The current state of citicholine (CDP-choline)
in cerebral ischemia
Abad-Santos F, Gallego-Sandin S, Novalbos J, Galvez-Mugica MA.
Servicio de Farmacologia Clinica,
Hospital Universitario de la Princesa,
Rev Neurol 2000 Apr 1-15;30(7):663-70
INTRODUCTION: CDP-choline has a neuroprotector effect since it reduces the lesions of nerve membranes, by increase in the synthesis of phospholipids, and reduces the levels of free fatty acids. In this study we review the existing data on the efficacy of CDP-choline in the treatment of acute ischemic cerebrovascular disease and its sequelae, both in animals and in clinical trials involving patients.

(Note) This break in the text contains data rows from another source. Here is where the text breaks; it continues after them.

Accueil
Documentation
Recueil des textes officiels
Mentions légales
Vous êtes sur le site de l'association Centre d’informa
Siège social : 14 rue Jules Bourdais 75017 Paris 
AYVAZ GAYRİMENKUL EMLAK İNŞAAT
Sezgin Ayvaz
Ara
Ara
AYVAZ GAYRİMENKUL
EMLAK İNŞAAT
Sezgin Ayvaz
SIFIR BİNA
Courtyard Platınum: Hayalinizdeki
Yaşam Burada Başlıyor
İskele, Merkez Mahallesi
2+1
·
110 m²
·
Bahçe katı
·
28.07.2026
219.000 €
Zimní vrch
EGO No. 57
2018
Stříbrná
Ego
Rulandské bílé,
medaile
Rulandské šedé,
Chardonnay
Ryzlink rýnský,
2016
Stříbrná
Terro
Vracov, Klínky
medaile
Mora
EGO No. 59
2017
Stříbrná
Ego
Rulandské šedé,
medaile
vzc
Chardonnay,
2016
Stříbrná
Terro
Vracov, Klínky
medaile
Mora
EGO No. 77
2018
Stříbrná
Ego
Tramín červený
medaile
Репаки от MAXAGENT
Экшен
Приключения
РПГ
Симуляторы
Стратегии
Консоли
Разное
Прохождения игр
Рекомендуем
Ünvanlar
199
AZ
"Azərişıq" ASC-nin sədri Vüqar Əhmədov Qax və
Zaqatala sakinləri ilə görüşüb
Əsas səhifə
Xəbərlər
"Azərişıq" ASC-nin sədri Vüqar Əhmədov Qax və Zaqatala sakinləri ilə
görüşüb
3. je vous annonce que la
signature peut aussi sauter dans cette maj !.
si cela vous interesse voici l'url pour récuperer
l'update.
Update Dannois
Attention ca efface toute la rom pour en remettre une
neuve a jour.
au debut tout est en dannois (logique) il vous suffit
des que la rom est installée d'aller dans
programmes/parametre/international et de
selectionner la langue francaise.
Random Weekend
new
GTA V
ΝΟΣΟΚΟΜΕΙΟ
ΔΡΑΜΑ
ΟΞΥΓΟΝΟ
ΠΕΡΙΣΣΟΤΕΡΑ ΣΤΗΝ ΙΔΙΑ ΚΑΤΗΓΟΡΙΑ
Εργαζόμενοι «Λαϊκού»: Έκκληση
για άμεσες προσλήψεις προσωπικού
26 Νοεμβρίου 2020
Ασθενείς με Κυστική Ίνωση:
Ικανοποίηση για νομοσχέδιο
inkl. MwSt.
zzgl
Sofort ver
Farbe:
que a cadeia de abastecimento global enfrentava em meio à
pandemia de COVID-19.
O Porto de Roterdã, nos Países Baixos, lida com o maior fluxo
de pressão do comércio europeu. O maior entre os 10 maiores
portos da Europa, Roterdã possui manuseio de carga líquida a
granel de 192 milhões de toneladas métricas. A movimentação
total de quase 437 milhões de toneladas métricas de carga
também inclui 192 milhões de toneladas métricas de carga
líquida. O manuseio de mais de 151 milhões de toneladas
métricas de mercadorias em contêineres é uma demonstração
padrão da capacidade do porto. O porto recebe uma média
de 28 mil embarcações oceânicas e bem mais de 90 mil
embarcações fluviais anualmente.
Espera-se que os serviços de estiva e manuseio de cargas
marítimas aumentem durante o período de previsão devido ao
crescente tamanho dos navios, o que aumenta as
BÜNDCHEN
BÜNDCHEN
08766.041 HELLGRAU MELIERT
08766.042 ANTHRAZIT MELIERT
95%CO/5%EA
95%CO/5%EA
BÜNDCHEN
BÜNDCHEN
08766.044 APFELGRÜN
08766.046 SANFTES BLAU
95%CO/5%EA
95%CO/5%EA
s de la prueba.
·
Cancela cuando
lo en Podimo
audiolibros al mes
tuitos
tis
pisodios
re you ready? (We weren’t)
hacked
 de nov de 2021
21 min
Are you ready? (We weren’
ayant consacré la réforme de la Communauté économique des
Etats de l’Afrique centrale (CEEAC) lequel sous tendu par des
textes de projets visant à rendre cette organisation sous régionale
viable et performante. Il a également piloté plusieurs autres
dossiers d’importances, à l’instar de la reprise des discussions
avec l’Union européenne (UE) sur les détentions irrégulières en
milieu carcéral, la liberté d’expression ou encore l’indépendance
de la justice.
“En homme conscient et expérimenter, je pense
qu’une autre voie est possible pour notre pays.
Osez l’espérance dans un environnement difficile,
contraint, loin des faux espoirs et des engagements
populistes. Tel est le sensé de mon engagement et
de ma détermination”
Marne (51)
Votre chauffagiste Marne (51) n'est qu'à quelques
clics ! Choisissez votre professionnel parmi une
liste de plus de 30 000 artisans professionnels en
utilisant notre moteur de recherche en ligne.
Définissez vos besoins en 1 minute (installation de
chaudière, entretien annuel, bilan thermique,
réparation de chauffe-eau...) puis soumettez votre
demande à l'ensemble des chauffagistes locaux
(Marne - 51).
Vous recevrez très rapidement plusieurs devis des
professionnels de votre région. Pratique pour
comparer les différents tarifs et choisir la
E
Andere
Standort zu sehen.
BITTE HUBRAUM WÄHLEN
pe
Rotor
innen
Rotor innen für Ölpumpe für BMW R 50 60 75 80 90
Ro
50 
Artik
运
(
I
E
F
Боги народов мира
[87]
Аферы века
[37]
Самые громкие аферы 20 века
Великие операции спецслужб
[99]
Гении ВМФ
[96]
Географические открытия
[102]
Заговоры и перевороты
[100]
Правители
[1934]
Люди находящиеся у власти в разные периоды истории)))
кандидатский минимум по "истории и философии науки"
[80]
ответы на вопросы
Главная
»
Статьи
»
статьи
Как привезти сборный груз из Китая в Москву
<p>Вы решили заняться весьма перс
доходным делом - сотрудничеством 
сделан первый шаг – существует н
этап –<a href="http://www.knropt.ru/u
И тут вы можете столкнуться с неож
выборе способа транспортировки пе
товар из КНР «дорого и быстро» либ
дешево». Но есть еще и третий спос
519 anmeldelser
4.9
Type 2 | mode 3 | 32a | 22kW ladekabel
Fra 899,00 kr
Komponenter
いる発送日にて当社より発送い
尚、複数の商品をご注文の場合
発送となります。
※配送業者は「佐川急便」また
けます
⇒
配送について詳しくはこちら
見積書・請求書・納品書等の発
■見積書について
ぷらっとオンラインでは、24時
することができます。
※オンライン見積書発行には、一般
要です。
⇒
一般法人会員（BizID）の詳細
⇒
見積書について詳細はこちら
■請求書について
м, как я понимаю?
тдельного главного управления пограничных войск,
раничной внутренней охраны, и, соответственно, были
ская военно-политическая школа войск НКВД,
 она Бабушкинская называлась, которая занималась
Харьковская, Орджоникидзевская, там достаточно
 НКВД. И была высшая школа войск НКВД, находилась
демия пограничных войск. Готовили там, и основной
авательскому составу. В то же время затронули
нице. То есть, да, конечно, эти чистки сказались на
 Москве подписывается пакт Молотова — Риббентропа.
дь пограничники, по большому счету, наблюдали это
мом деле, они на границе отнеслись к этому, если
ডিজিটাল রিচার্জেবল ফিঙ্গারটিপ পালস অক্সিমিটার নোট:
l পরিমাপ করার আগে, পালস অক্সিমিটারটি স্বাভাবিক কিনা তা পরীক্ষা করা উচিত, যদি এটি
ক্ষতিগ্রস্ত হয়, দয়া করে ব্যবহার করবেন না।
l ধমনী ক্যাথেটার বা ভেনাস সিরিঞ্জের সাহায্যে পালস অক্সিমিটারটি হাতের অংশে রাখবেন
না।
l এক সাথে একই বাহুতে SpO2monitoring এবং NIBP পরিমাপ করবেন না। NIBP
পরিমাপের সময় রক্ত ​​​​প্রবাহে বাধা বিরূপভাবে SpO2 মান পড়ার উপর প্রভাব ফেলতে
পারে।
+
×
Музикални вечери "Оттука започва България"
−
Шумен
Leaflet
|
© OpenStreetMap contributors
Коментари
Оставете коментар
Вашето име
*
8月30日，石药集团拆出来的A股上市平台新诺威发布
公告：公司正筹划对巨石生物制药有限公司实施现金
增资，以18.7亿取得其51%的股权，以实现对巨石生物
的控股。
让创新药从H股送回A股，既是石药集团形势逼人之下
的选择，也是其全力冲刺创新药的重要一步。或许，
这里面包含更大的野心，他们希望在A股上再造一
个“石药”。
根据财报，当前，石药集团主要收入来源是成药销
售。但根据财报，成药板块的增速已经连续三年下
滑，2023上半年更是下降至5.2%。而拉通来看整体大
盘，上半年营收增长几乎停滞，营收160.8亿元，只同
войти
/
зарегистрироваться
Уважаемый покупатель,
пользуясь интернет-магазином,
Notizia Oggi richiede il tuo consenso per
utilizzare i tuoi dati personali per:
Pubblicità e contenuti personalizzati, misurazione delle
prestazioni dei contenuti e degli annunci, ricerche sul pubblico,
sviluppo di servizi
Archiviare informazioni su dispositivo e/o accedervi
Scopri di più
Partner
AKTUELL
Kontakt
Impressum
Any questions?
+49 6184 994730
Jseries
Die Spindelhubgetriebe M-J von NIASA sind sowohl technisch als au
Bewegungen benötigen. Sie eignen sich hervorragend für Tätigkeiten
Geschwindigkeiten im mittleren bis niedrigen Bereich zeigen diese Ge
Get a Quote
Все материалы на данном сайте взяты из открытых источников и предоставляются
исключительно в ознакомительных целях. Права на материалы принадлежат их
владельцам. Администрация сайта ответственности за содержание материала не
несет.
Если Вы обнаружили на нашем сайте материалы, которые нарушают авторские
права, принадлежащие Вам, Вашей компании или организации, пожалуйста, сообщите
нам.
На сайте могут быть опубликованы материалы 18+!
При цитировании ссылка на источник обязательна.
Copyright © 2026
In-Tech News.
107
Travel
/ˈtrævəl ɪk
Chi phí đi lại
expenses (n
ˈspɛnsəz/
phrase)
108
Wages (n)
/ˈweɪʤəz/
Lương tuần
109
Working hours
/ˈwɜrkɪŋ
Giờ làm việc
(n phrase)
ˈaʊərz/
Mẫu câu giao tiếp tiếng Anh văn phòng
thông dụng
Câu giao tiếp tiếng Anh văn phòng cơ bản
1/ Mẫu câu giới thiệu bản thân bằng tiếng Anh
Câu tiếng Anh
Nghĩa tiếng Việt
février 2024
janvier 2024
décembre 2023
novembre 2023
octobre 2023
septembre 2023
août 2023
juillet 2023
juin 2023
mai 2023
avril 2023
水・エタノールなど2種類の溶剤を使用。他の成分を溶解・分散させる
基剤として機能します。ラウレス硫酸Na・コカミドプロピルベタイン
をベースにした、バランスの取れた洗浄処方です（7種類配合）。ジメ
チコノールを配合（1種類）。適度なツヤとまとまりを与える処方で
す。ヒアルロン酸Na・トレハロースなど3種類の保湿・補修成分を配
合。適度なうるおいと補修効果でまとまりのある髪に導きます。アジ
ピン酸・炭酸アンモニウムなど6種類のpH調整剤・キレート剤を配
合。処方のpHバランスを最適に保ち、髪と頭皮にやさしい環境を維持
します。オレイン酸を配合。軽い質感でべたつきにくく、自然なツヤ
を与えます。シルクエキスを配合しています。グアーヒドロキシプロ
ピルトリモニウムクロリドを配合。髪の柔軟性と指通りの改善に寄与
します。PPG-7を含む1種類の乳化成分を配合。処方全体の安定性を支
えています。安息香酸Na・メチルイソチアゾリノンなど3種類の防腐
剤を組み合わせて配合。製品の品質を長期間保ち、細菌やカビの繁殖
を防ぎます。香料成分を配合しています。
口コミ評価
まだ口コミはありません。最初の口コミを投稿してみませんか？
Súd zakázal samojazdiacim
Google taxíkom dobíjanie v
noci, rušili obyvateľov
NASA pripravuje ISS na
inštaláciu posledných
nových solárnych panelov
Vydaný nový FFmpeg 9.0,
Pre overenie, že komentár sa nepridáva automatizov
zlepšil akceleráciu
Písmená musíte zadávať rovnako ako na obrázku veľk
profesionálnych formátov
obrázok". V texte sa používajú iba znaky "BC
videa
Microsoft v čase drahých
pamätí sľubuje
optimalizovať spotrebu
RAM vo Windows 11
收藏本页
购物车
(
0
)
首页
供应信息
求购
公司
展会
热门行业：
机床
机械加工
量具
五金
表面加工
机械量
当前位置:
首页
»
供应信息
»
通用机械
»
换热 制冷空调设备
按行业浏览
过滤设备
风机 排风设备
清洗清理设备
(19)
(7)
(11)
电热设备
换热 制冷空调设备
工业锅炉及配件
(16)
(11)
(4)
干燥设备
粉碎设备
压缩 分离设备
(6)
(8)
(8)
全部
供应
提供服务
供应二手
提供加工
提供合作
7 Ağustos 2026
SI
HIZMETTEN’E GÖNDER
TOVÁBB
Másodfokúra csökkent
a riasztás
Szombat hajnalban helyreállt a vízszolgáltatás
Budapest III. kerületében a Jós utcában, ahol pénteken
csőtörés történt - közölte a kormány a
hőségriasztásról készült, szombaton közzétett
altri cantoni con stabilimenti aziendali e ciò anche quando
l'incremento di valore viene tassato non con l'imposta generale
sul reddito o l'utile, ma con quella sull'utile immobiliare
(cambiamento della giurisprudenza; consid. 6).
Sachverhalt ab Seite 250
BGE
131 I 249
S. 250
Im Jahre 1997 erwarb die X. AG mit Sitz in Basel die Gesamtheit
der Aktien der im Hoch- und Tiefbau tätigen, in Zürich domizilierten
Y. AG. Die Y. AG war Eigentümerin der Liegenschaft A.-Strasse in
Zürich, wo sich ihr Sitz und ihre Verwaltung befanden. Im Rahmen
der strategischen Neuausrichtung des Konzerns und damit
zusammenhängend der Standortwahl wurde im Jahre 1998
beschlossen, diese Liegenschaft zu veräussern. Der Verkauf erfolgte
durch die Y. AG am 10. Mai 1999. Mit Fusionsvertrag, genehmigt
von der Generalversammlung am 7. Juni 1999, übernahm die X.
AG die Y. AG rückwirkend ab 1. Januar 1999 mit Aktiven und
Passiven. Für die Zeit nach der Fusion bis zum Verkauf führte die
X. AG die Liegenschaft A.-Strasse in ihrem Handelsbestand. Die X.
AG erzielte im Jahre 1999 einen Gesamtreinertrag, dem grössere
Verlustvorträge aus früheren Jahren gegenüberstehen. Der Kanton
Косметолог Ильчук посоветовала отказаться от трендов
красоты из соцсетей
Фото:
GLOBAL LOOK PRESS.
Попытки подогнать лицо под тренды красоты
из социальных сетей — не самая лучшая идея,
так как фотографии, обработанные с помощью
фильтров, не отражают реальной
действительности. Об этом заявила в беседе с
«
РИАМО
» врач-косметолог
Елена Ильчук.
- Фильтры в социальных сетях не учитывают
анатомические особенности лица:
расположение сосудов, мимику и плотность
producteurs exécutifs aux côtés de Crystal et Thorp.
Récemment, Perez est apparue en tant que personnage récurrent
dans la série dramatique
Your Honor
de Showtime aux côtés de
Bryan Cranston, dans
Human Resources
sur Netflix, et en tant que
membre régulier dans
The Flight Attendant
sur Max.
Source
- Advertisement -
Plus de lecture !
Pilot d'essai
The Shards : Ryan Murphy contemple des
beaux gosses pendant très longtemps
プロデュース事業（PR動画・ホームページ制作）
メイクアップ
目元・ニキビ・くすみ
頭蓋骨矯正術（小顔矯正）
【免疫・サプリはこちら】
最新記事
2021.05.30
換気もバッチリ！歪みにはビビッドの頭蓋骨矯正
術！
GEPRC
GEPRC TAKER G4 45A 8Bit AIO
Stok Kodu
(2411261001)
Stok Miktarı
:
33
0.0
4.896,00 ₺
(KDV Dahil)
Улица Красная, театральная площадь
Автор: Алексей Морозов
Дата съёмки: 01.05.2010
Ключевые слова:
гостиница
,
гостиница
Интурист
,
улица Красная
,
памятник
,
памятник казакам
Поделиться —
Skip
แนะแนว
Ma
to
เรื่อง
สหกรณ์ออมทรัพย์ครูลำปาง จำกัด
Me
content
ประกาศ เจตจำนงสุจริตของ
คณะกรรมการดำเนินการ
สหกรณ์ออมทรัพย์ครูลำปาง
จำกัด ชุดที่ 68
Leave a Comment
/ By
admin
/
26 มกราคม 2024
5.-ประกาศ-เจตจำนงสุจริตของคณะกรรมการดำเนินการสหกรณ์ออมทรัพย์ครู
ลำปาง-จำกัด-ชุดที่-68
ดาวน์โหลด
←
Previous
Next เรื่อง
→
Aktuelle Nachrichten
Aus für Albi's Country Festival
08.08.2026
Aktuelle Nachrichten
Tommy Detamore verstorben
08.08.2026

DEVELOPMENT: In various animal models CDP-choline reduces the volume of cerebral infarction and neurological sequelae and also potentiates the effects of other neuroprotector drugs. On analysis of the literature, we found six randomised clinical trials, double-blind and placebo-controlled in which the effect of CDP-choline was evaluated in patients who had acute ischemic cerebrovascular accidents. In all of these it was found that CDP-choline reduced the neurological sequelae. The finding of a broad therapeutic window (24-48 hours) gives this an advantage over the fibrinolytic agents, which have to be given within the first three to six hours. In further controlled trials carried out in patients with sequelae of cerebrovascular disease different degrees of neurological improvement were found, although studies of greater duration are required to see improvement in a longer term.
CONCLUSIONS: With the data available, we may affirm that CDP-choline is a safe, effective drug, although clinical trials are still underway in larger populations of patients. In these trials not only the neurological state but also the area of infarction are assessed to confirm their efficacy.